Volvía al día siguiente, por supuesto que lo hice. Ella me esperaba ataviada con el mismo vestido de la noche anterior. La cogí del pelo con fuerza y la hice ponerse a cuatro patas. Entonces comencé a golpear con la mano abierta en sus nalgas, cada vez más fuerte. Azotándola en progresión pero sin compasión. Ella no protestó en ningún momento. Subí el vestido y continúe golpeándola en su culo desnudo. No dijo nada. Entonces me bajé los pantalones e introduje de golpe mi pene en su vagina. Ella soltó un pequeño grito, pero no dijo más. Puede que aquella no fuese la actitud propia de un amo, pero me apetecía follármela, que diablos. Y a fe mía que lo hice, en todos y cada uno de sus agujeros. La bailarina nunca protestó, sabedora de su condición de instrumento para mi placer. No protestó ni tan siquiera cuando puse la punta de mi pene en la entrada de su culo y empujé con fuerza clavándosela hasta el fondo. En realidad, aguantó todo, ese día y los siguientes, armada de una férrea voluntad de servir en silencio. Dispuesta a todo. Nada de lo que le hiciese parecía incomodarla.
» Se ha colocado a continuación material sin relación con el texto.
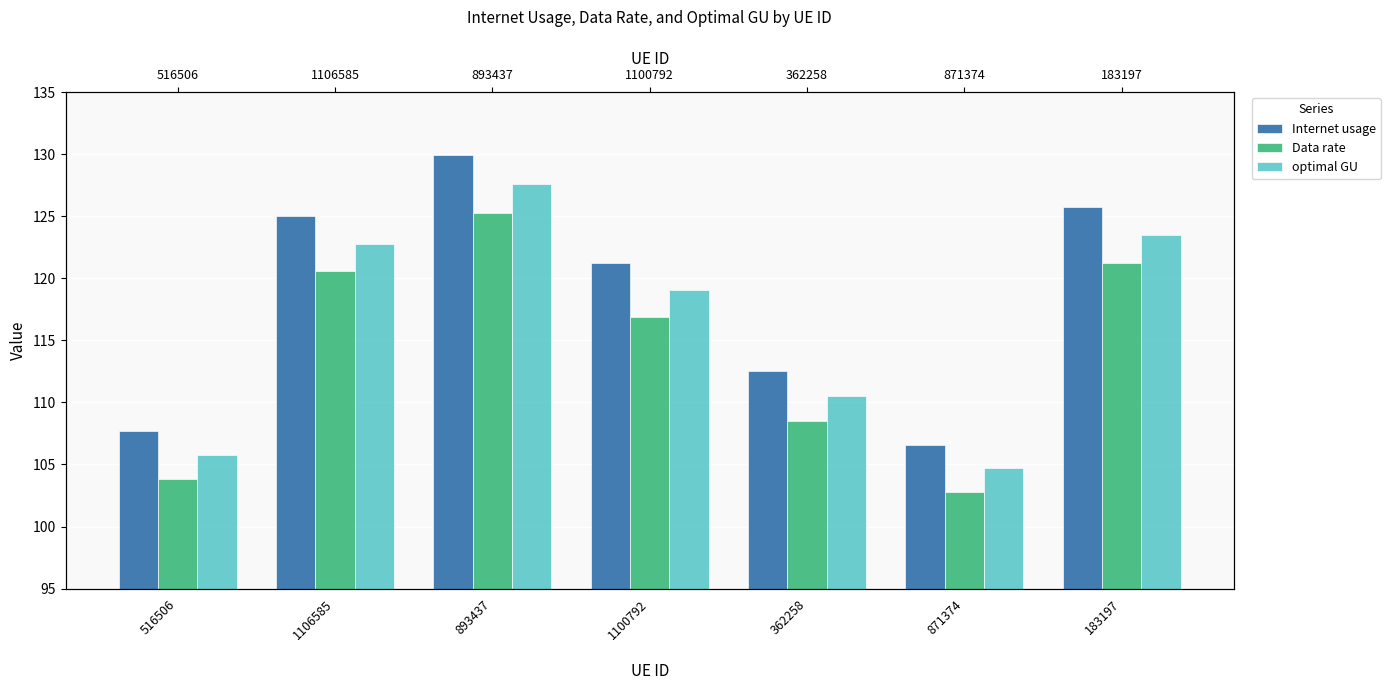

Reading left to right, list all the values displayed in this chart.

Internet usage: 516506=107.7	1106585=125.1	893437=129.9	1100792=121.2	362258=112.5	871374=106.6	183197=125.7
Data rate: 516506=103.9	1106585=120.6	893437=125.3	1100792=116.9	362258=108.5	871374=102.8	183197=121.3
optimal GU: 516506=105.8	1106585=122.8	893437=127.6	1100792=119.0	362258=110.5	871374=104.7	183197=123.5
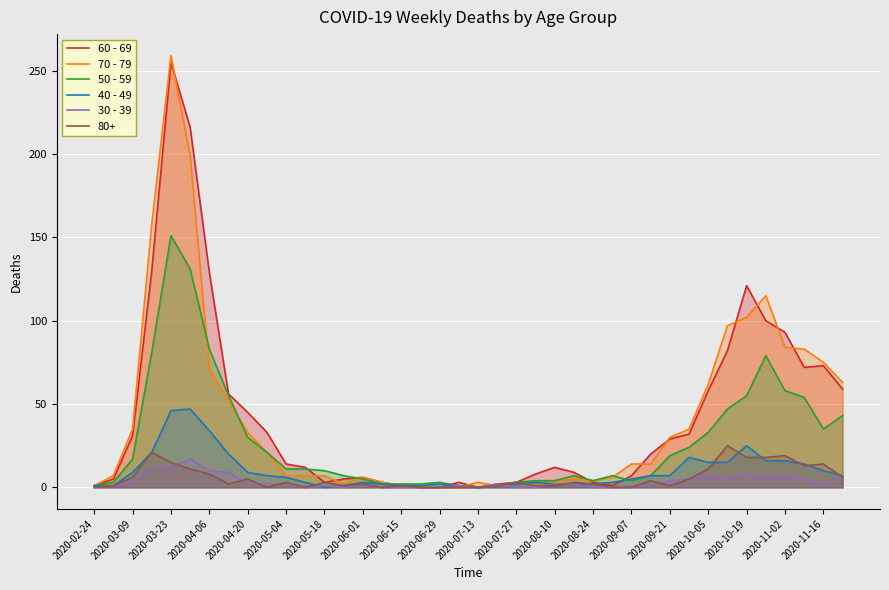

True or false: 50 - 59 has a value of 55 at 2020-10-19.

True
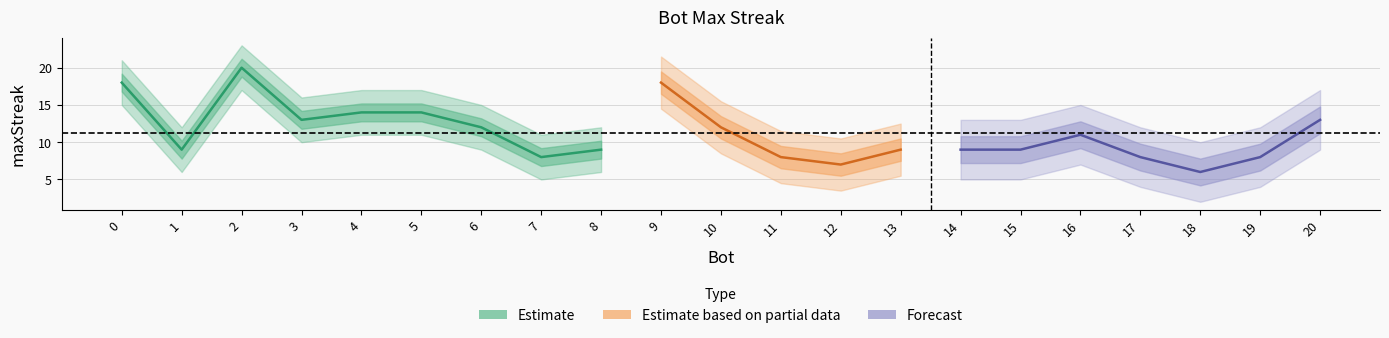

What is the smallest value displayed?

6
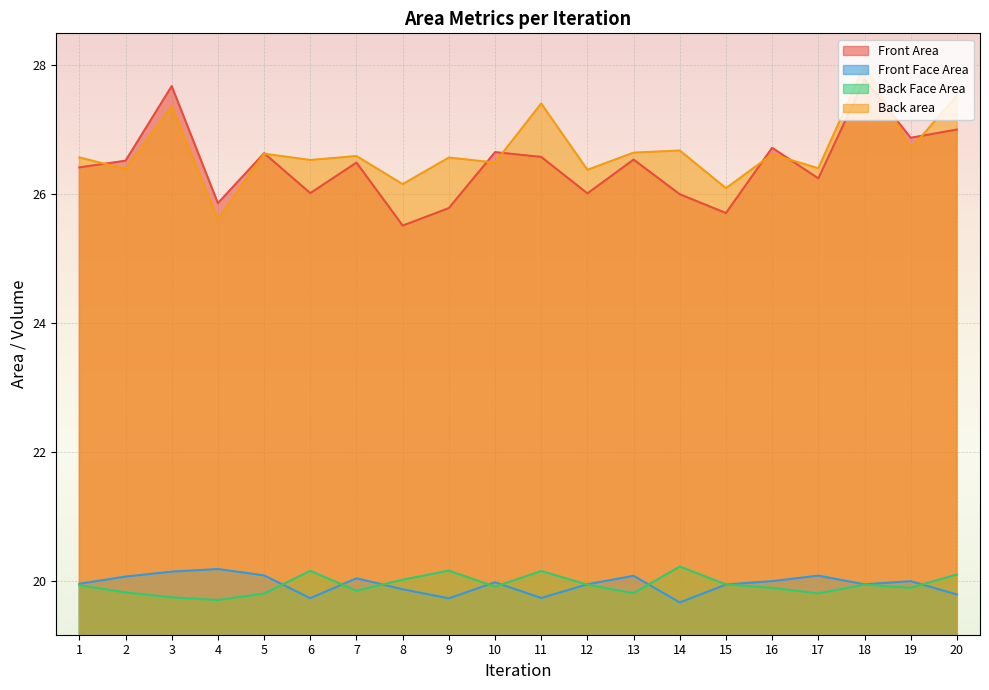

The Back area series shows 26.6 at 7. True or false?

True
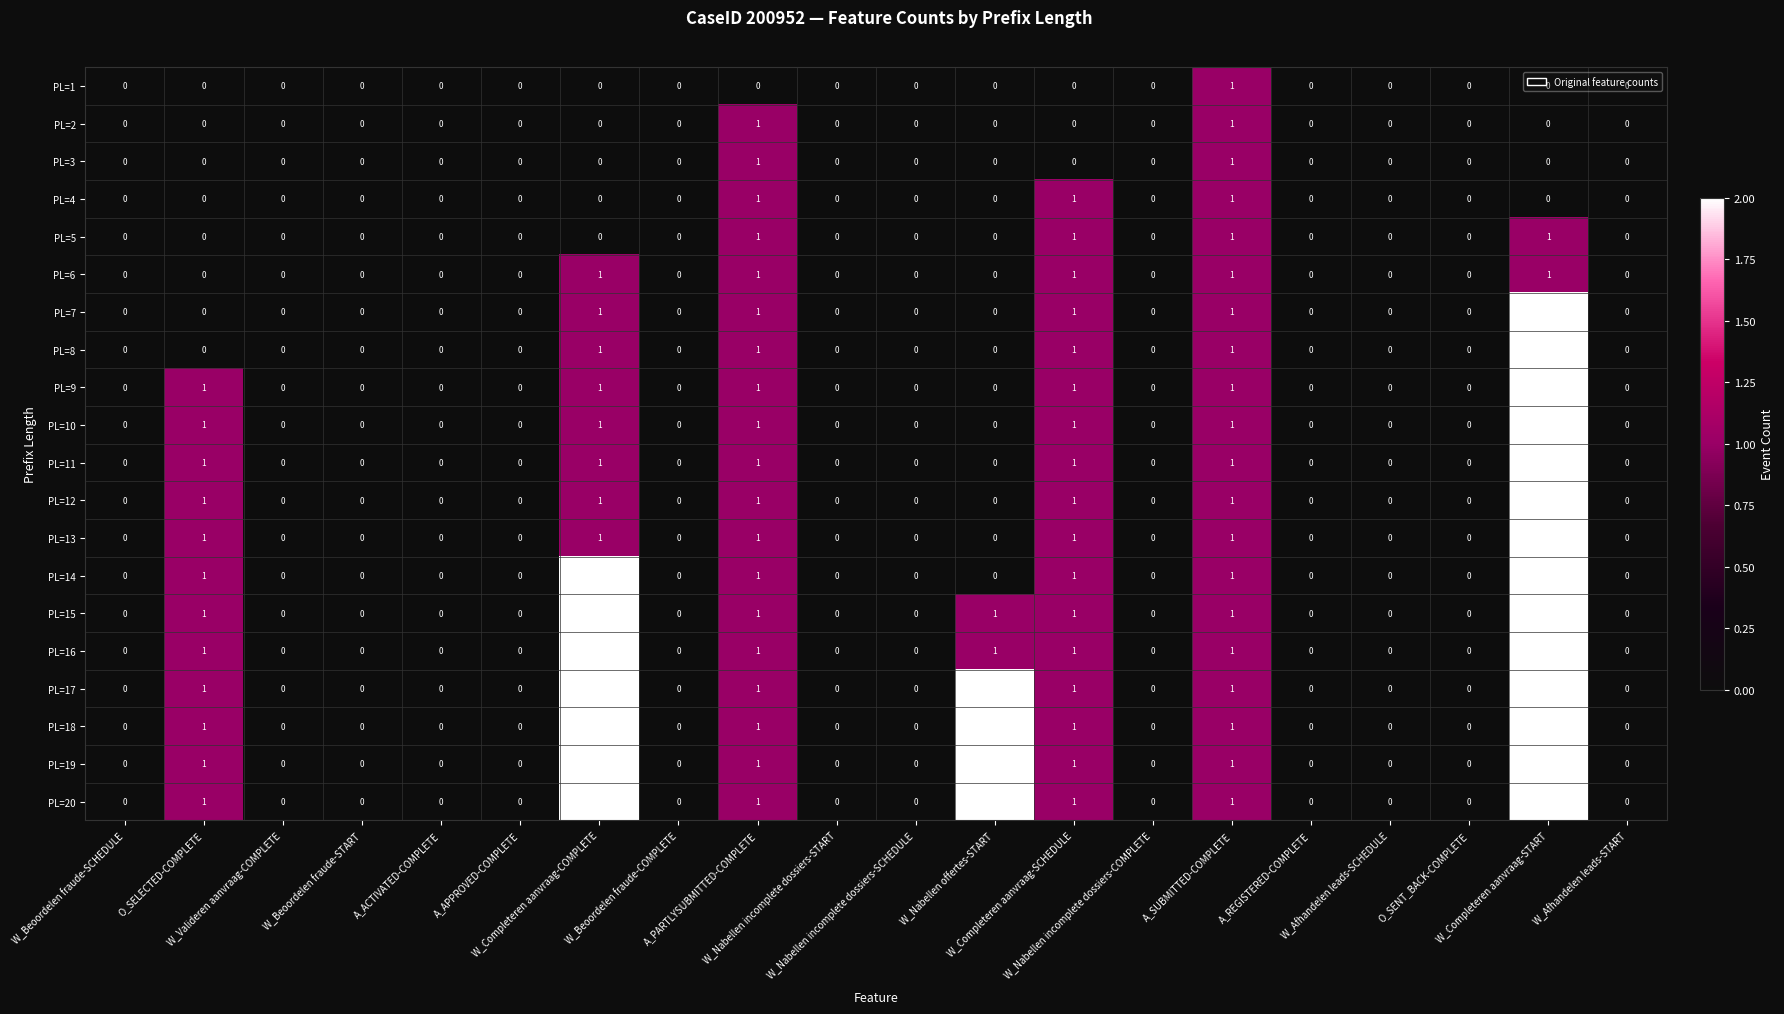

Count the PL=6 values in the range 0 to 1.

20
En la novena noche, decidí que esa noche no iba a dominaría. Simplemente le ordené que se sentase a mi lado en el sofá y le pregunté sobre los motivos por los que había decidido entregarse a alguien como yo.

No contestó, simplemente se agacho sobre mi pene y se lo metió en la boca comenzando a chupar hasta que me corrí. Ella tragó hasta la última gota, después se limpió la comisura de los labios y continuó arrodillada.

Entonces lo entendí todo. La sumisa me pertenecía, la bailarina nunca me pertenecería.

-Solo quieres ser dominada por mí, nada más. ¿Es eso? -pregunté.

-Deberías haberte dado cuenta mucho antes.

-Imaginé que me admirabas como escritor, pensaba que había algún otro tipo de atracción más allá del BDSM.

-Nunca dije que te admirase. Me gustó un pasaje que leí en una de tus novelas sobre la dominación e imaginé que solamente alguien que hubiese vivido algo así podría haber escrito algo así. Imaginé también que, como escritor, tienes la imaginación suficiente para hacer de las sesiones algo diferente y original. Pero solo me interesa el amo que hay en ti. He pasado antes por esto, todos se enamoran de mí, la dulce bailarina. Pero la dulce bailarina no quiere enamorarse de nada que no sea el baile. La dulce bailarina solo quiere ser una perra servil. Por eso solo necesito que me domines, nada más.

Ella tenía razón: me había enamorado de aquel delicioso y delicado animal que era la bailarina. ¿Y ahora qué?

Aquella fue la última vez que la vi en mi vida. Bueno, no exactamente. En realidad, fue la última vez que hablé con ella, aunque he de confesar que alguna que otra vez he ido a ver uno de sus espectáculos. Escondido bajo unas gafas y una barba falsa.

Y cada vez que la veo bailar, me doy cuenta que sigo enamorado de ella.